→ **THE EXERCISE**:
Copy out the lines of the records below verbatim, from the line containing "scientific name: Oncoba brachyanthera" through the end of the records, including both the first and the last line.

[Recorded data]
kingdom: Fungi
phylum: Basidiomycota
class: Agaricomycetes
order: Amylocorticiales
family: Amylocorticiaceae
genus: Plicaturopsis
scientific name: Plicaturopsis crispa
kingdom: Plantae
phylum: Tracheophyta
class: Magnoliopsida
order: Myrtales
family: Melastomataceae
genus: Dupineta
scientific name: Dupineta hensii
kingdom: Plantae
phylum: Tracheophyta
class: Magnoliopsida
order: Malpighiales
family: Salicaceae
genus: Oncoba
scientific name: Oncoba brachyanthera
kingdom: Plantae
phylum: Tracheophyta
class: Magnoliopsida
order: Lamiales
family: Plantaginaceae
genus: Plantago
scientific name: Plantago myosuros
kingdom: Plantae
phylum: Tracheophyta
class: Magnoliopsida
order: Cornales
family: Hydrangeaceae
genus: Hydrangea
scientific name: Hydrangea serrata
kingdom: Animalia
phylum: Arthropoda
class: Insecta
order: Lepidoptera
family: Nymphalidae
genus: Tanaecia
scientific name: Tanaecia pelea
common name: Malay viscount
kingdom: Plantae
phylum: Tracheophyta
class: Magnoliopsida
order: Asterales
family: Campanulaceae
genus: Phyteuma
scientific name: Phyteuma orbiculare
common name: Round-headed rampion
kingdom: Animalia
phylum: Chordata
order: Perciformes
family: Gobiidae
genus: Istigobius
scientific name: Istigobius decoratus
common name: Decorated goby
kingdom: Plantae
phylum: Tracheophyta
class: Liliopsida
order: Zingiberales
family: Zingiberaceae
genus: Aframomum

→ **RESULT OF THE EXERCISE**:
scientific name: Oncoba brachyanthera
kingdom: Plantae
phylum: Tracheophyta
class: Magnoliopsida
order: Lamiales
family: Plantaginaceae
genus: Plantago
scientific name: Plantago myosuros
kingdom: Plantae
phylum: Tracheophyta
class: Magnoliopsida
order: Cornales
family: Hydrangeaceae
genus: Hydrangea
scientific name: Hydrangea serrata
kingdom: Animalia
phylum: Arthropoda
class: Insecta
order: Lepidoptera
family: Nymphalidae
genus: Tanaecia
scientific name: Tanaecia pelea
common name: Malay viscount
kingdom: Plantae
phylum: Tracheophyta
class: Magnoliopsida
order: Asterales
family: Campanulaceae
genus: Phyteuma
scientific name: Phyteuma orbiculare
common name: Round-headed rampion
kingdom: Animalia
phylum: Chordata
order: Perciformes
family: Gobiidae
genus: Istigobius
scientific name: Istigobius decoratus
common name: Decorated goby
kingdom: Plantae
phylum: Tracheophyta
class: Liliopsida
order: Zingiberales
family: Zingiberaceae
genus: Aframomum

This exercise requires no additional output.